**Task prompt:** For every line that contains the string "Entspannung", pull that line out of the material below.
=-=-=-=-=
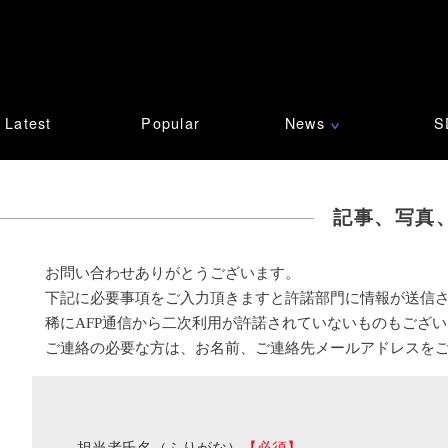
Latest
Popular
News
S
∨
記事、写真
お問い合わせありがとうございます。
下記に必要事項をご入力頂きますと許諾部門に情報が送信
稀にAFP通信から二次利用が許諾されていないものもござ
ご連絡の必要な方は、お名前、ご連絡先メールアドレスを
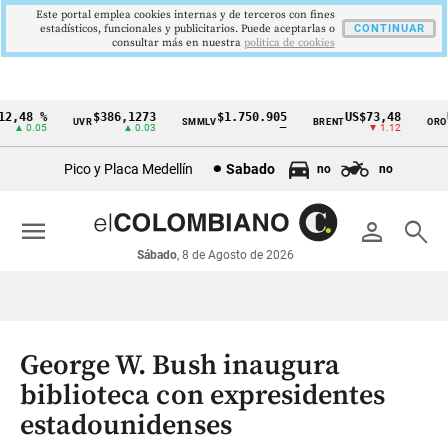
Este portal emplea cookies internas y de terceros con fines
estadísticos, funcionales y publicitarios. Puede aceptarlas o
CONTINUAR
consultar más en nuestra
politica de cookies
,48 %
$386,1273
$1.750.905
US$73,48
US
UVR
SMMLV
BRENT
ORO
Cintillo
▲ 0.05
▲ 0.03
—
▼ 1.12
de
Pico y Placa Medellín
Sabado
no
no
indicadores
económicos
menu
person
search
Colombia
Sábado
, 8 de Agosto de 2026
George W. Bush inaugura
biblioteca con expresidentes
estadounidenses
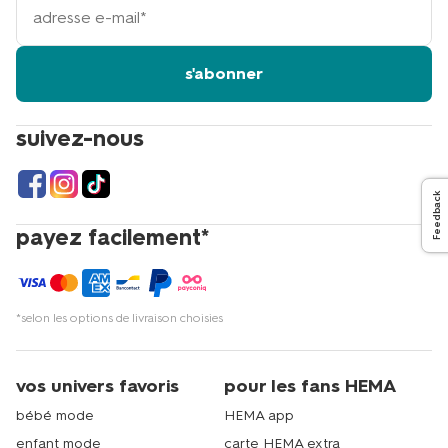
adresse
email
s'abonner
suivez-nous
Feedback
payez facilement*
*selon les options de livraison choisies
vos univers favoris
pour les fans HEMA
bébé mode
HEMA app
enfant mode
carte HEMA extra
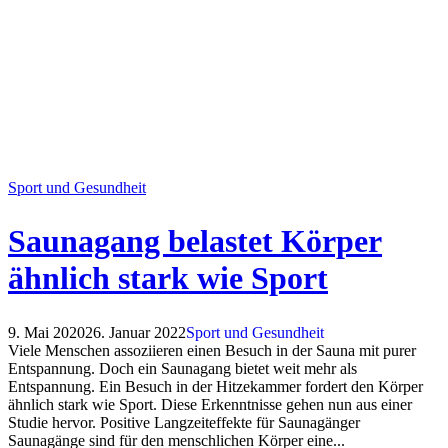
Sport und Gesundheit
Saunagang belastet Körper
ähnlich stark wie Sport
9. Mai 2020
26. Januar 2022
Sport und Gesundheit
Viele Menschen assoziieren einen Besuch in der Sauna mit purer
Entspannung. Doch ein Saunagang bietet weit mehr als
Entspannung. Ein Besuch in der Hitzekammer fordert den Körper
ähnlich stark wie Sport. Diese Erkenntnisse gehen nun aus einer
Studie hervor. Positive Langzeiteffekte für Saunagänger
Saunagänge sind für den menschlichen Körper eine...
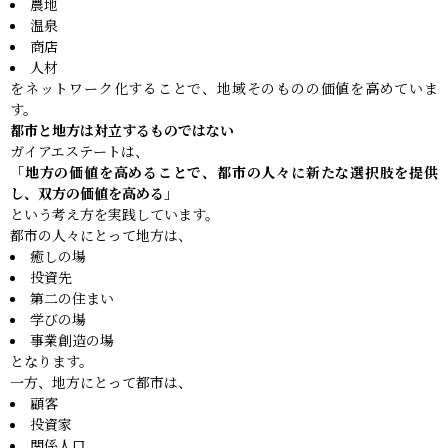
農地
温泉
商店
人材
をネットワーク化することで、地域そのものの価値を高めていま
す。
都市と地方は対立するものではない
ガイアエステートは、
「地方の価値を高めることで、都市の人々に新たな選択肢を提供
し、双方の価値を高める」
という考え方を実践しています。
都市の人々にとって地方は、
癒しの場
投資先
第二の住まい
学びの場
事業創造の場
となります。
一方、地方にとって都市は、
顧客
投資家
関係人口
=-=-=-=-=
**Written answer:**
Entspannung. Doch ein Saunagang bietet weit mehr als
Entspannung. Ein Besuch in der Hitzekammer fordert den Körper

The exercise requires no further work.